Voters can’t stop Mesa from hiking utility rates, a judge ruled Thursday. But the group that challenged the rate hikes says it isn’t giving up.
"They may have won this little legal skirmish, but they’re going to lose the battle, the war," said David Molina, a member of Stop Exploiting Taxpayers.
The call by Maricopa County Superior Court Judge Michael Yarnell means last summer’s City Council decision to raise water, sewer, trash and natural gas costs stays in place.
The rate increase adds an average of $57 to annual utility bills for customers who receive all four services.
Mesa, which has no property tax, has long put profits from its utility departments into its General Fund to help finance basic government services. City officials have said making fee increases subject to a referendum like the one pursued by Stop Exploiting Taxpayers could put the city’s bond rating and fiscal future in doubt.
"I’m pleased. We have a future," City Councilman Mike Whalen said about the ruling.
Councilwoman Janie Thom, who opposed the rate hike and helped gather the 4,538 petition signatures, said she’s disappointed by the ruling.
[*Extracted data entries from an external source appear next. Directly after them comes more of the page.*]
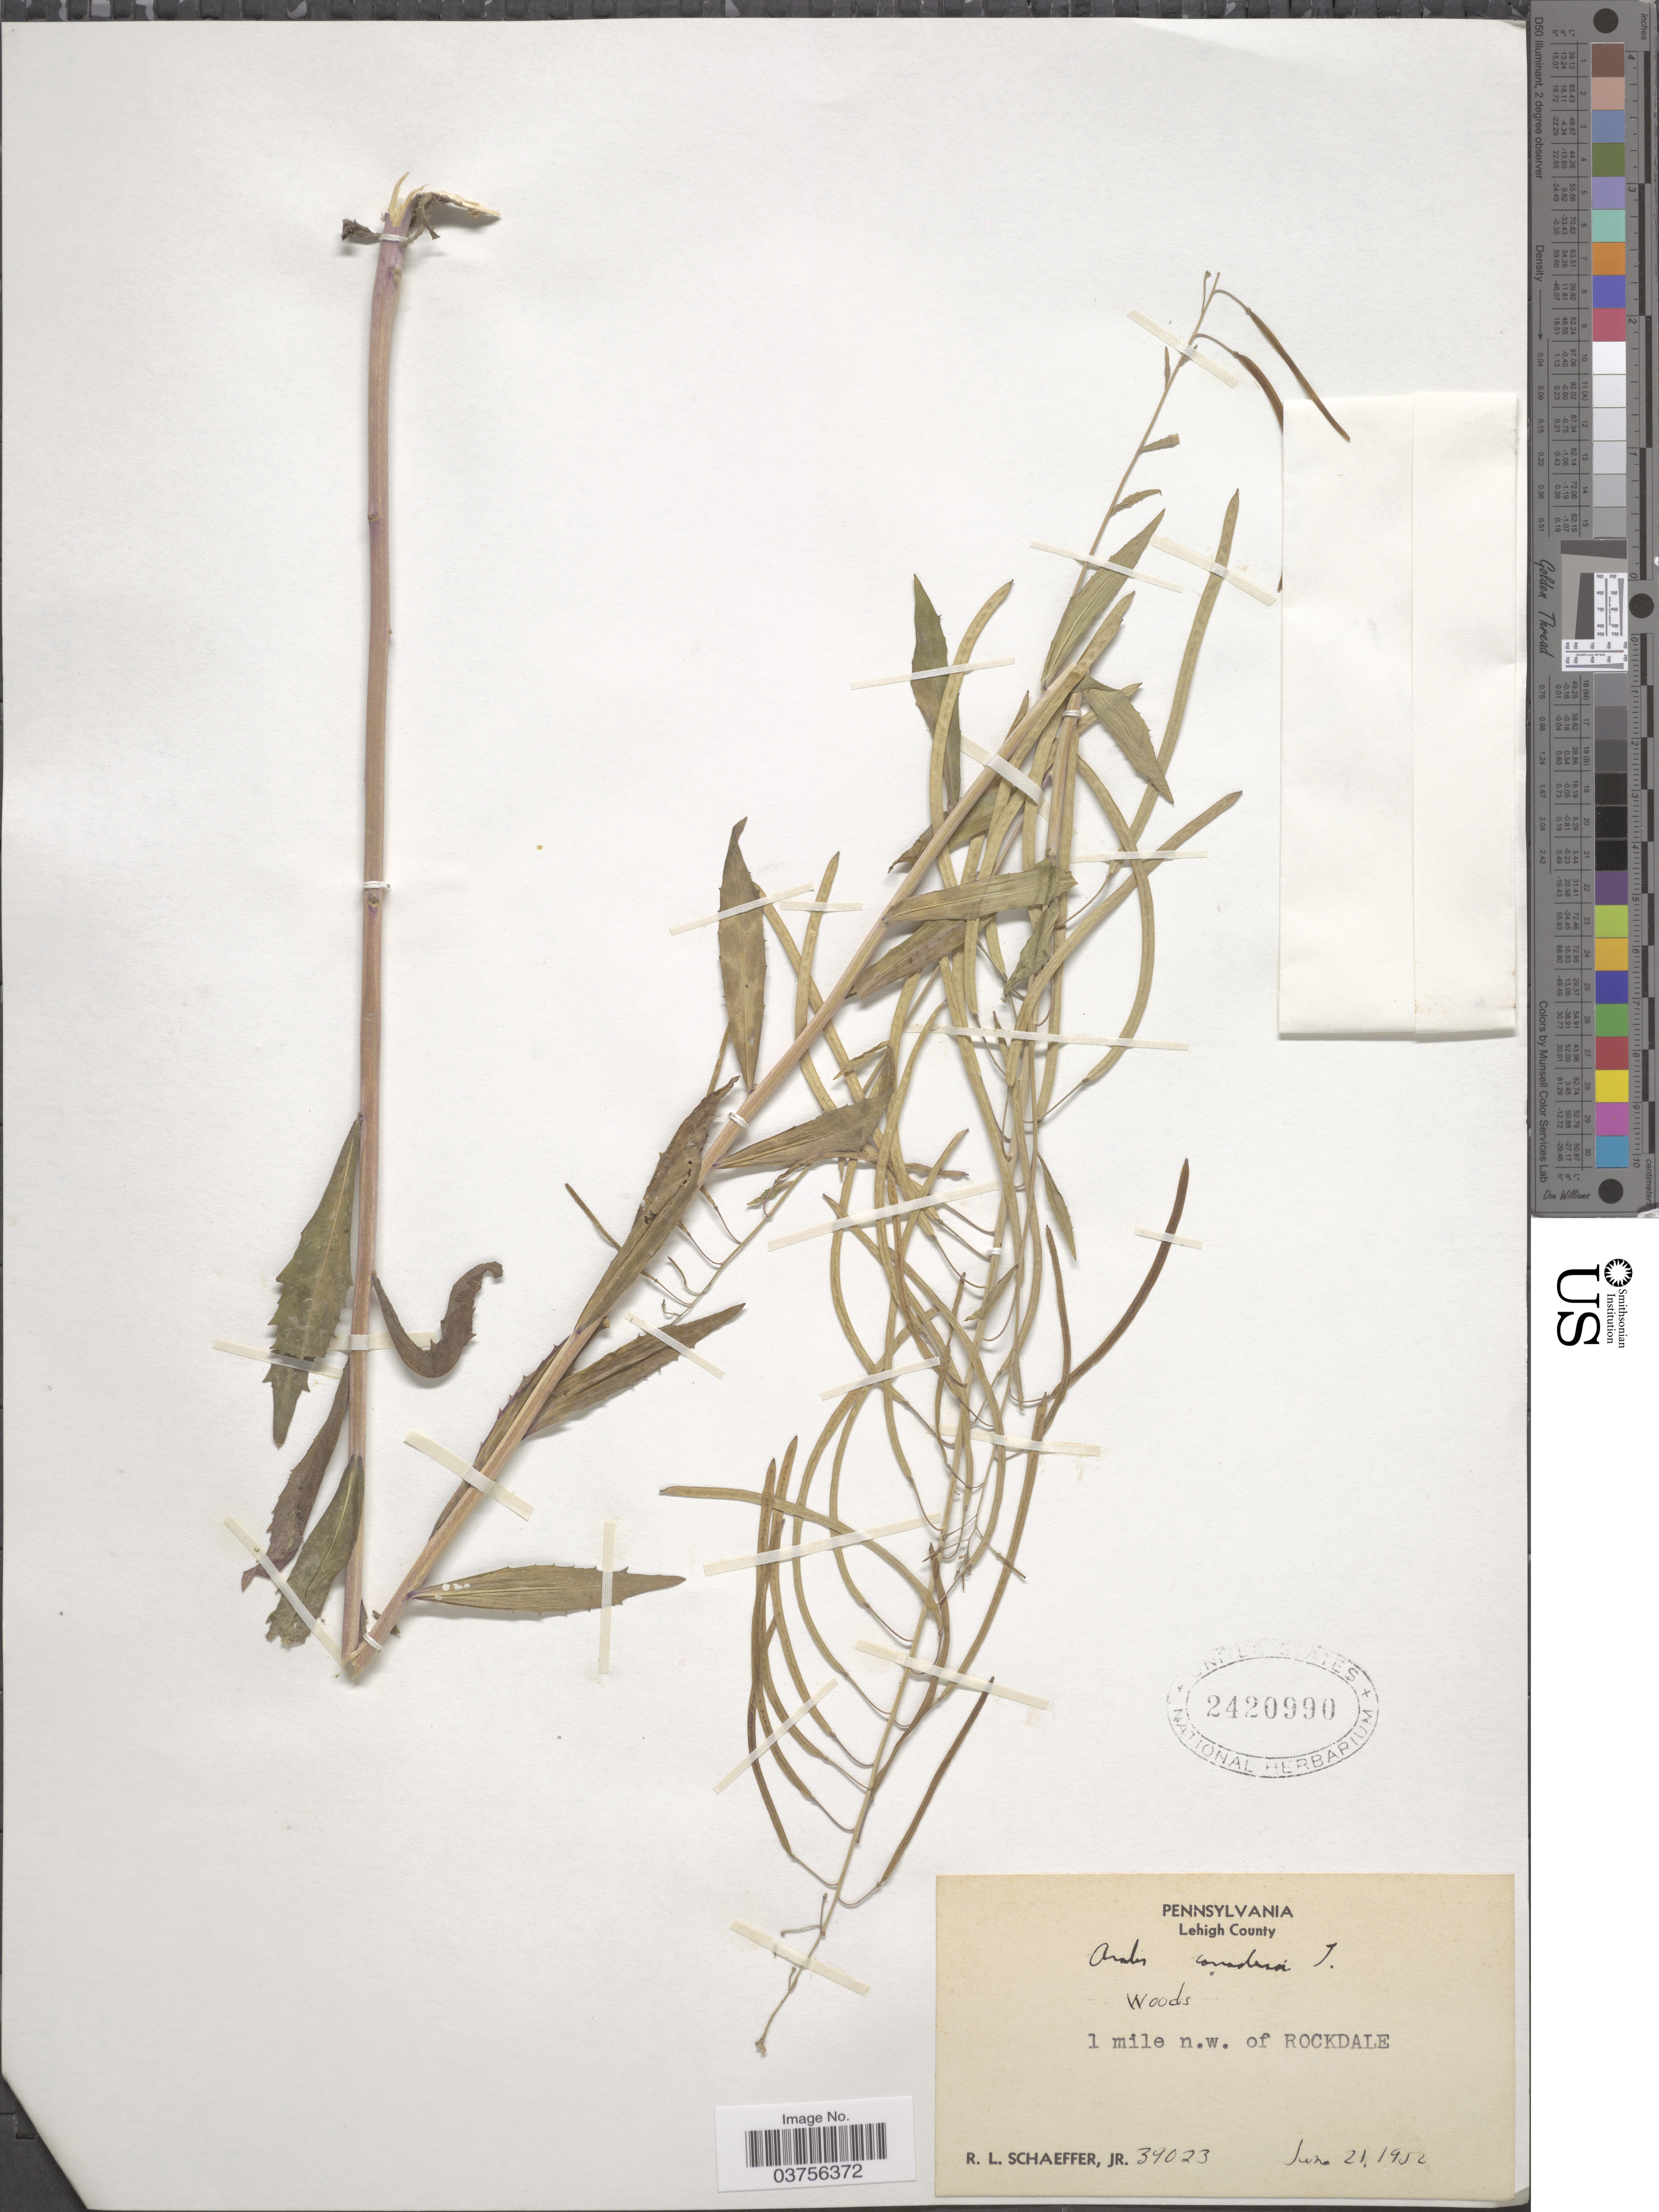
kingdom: Plantae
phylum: Tracheophyta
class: Magnoliopsida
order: Brassicales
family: Brassicaceae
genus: Arabis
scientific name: Arabis canadensis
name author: L.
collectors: R. L. Schaeffer Jr.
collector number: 39023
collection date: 1952-06-21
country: United States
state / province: Pennsylvania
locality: Lehigh County. 1 mile n.w. of Rockdale.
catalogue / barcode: US 2420990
It doesn’t answer the central question of whether the rate hikes are an improper way to circumvent Mesa’s lack of a property tax, she said.
"I don’t feel it’s right for the city to use utility rates to replace a funding source the citizens have outlawed by amending the city charter," she said.
The city refused to send the petitions on to Maricopa County for certification after they were turned in in July.
The state constitution limits referendums to legislative acts. Utility rate-setting is an administrative act.
Yarnell’s opinion cited Wennerstrom v. City of Mesa, the same state Supreme Court case City Attorney Debbie Spinner used to back her claim that setting utility fees is not a legislative act but an administrative one, because of the rates’ temporary nature.
Yarnell also said there is no legal issue with the city using profits generated by its utility departments to pay for other city functions.
Stop Exploiting Taxpayers will consult attorneys before deciding whether to appeal, chairwoman Jan Hibbard said.
The group also has collected 4,000 signatures for a voter initiative headed for the March 2006 ballot. It would amend the city charter to require public approval for any future utility rate hikes. Initiatives make new law, rather than attempting to change laws or actions already taken, like a referendum.
Spinner said Thursday she has not yet seen the text of the initiative, but it’s possible that it could raise some of the same legal issues as the referendum.
The city’s decision to challenge the referendum was "arrogant," Molina said.
"Challenging the referendum on a legal basis is the only way they could thwart the will of the people, because they know if they go to the ballot, they lose," he said.
Mayor Keno Hawker said voters have recourse regarding utility fee hikes: "They can run council candidates who don’t want to use utility rates as a revenue source."